Como última medida de distracción, se acercó a la oficina de venta de billetes de Alitalia y compró un tiquete con destino a Nápoles a nombre de Vincenzo d’Aosta.

Con la tarjeta de embarque en su mano, se metió en el baño y la rompió junto con el pasaporte italiano. Vincenzo d’ Aosta murió ahogado en la taza de un inodoro de Barajas mucho antes de embarcar hacia Nápoles. Ahora era Antonio, y solo Antonio quien salía de los servicios rumbo al mostrador de Iberia.

A la una y cincuenta se registró la hora del fallecimiento del objetivo. Casi veinte minutos antes que la policía recibiera una llamada notificando la muerte repentina de un taxista frente a la recepción del hotel Palace, justo cuando entregaba una cámara fotográfica que un cliente había dejado por descuido en el asiento trasero de su coche.

—¡No toquen niente! —Fue lo primero que dijo Italo Torrisi al entrar al hotel que había sido acordonado, causando un gran escándalo entre los clientes que no estaban acostumbrados a ese tipo de escenas.
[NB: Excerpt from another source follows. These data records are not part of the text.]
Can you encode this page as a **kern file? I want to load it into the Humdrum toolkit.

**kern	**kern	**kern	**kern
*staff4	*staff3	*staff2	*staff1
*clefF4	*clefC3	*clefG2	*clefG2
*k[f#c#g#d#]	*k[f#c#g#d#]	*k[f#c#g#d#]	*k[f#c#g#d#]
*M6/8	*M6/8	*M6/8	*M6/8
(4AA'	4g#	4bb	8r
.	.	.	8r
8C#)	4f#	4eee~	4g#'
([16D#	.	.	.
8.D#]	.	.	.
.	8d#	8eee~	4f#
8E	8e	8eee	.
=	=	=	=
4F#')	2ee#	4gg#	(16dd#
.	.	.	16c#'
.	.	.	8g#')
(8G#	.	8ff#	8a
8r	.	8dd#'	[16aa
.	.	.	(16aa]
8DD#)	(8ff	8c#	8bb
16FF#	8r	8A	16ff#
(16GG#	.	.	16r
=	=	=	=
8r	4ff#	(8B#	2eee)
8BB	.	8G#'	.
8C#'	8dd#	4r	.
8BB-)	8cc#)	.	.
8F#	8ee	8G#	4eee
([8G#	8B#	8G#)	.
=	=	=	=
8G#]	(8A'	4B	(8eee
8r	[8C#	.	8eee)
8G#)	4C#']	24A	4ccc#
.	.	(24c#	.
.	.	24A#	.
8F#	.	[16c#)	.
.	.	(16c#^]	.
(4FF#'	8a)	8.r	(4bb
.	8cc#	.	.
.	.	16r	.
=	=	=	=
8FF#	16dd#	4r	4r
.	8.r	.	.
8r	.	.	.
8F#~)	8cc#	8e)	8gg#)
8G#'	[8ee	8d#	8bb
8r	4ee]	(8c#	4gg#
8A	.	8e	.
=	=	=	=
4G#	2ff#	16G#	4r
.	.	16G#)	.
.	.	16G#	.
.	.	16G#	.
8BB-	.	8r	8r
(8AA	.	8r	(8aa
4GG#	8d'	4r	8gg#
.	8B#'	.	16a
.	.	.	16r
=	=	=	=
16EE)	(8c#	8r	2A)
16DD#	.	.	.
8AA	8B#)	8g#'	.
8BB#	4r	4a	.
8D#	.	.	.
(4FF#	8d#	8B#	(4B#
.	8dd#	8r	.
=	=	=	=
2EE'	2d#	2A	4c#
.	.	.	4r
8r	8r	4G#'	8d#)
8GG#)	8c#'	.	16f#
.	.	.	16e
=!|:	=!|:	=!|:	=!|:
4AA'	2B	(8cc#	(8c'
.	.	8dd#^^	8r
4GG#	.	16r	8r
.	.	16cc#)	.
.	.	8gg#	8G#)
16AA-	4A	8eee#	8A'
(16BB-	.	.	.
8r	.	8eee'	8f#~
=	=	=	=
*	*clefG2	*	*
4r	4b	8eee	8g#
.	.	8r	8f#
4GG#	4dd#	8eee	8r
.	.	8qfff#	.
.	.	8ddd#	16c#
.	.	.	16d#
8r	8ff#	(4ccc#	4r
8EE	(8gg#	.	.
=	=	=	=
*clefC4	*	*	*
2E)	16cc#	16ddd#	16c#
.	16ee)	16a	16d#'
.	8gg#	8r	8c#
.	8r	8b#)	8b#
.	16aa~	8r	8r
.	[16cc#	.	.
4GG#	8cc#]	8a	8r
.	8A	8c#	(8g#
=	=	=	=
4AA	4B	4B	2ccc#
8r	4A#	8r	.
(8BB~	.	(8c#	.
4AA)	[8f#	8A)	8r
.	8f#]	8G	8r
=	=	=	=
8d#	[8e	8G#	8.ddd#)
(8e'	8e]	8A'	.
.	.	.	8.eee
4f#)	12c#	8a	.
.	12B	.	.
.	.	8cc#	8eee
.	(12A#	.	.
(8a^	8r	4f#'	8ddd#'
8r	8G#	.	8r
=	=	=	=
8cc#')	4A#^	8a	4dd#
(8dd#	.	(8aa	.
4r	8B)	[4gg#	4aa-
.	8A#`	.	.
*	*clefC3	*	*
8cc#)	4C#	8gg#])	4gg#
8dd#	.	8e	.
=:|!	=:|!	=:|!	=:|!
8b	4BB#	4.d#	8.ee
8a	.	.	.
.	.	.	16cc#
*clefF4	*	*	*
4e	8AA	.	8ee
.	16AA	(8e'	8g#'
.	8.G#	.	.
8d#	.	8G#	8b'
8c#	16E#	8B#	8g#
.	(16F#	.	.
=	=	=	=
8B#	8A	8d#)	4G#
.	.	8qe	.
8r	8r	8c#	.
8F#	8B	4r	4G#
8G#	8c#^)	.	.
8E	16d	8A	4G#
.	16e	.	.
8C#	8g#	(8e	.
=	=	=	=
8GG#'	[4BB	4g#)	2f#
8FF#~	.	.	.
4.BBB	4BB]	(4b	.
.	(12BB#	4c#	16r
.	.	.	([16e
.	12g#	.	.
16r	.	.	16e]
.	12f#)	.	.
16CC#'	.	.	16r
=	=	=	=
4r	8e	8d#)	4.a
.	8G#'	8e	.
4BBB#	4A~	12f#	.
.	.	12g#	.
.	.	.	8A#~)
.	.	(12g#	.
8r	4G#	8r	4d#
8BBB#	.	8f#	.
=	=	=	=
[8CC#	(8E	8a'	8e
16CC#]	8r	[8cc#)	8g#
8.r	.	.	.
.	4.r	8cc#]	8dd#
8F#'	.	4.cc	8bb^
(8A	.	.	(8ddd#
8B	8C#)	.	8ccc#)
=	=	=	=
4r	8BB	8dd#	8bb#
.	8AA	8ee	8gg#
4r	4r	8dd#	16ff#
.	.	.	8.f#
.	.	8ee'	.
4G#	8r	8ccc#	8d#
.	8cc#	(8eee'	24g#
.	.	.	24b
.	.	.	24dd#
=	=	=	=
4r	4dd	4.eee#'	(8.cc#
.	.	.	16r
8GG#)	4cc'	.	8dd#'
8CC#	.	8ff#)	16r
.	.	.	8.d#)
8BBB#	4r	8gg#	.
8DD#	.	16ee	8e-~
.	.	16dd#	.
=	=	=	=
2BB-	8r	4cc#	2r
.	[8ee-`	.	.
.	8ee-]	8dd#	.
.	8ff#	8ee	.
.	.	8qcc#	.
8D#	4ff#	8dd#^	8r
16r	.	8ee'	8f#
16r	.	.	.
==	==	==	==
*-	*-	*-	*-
Tanto el portero del hotel como el taxista, antes de morir, y el encargado de la recepción habían identificado al dueño de la cámara como un italiano llamado Vincenzo d’Aosta que acababa de dejar su habitación. Por orden del detective italiano, Arcas, su asistente, había metido la cámara de nuevo en la bolsa con cuidado de no tocarla.

—Può essere una prova determinante —dijo Torrisi.

A simple vista parecía una muerte muy extraña y curiosamente similar a la del narco arrepentido cuyo cuerpo recién había ingresado a medicina legal con síntomas de envenenamiento. Con su olfato de perro viejo, Italo Torrisi intuyó que había algo más que muertes accidentales y tristes coincidencias. Antes de que la prensa morbosa llegara al hotel y frente a la desesperación evidente del gerente del Palace, ordenó retirar el cadáver y encontrar como fuera al tal Vincenzo d’Aosta antes de que pudiera escapar.

Lo que no podría imaginar en ese momento era que d’Aosta, o al menos los restos de sus documentos y su tarjeta de embarque, pasaban bajo sus pies rumbo a una depuradora de aguas residuales.

Mientras el verdadero asesino de la fotografía, Antonio Misas, ocupaba el asiento 30K del vuelo 3528 de Iberia con destino a Bogotá. El mismo que habían abordado Helena Bastidas y Walter Alabama, pero que en ese momento no eran más que simples turistas rumbo a un lugar llamado Colombia.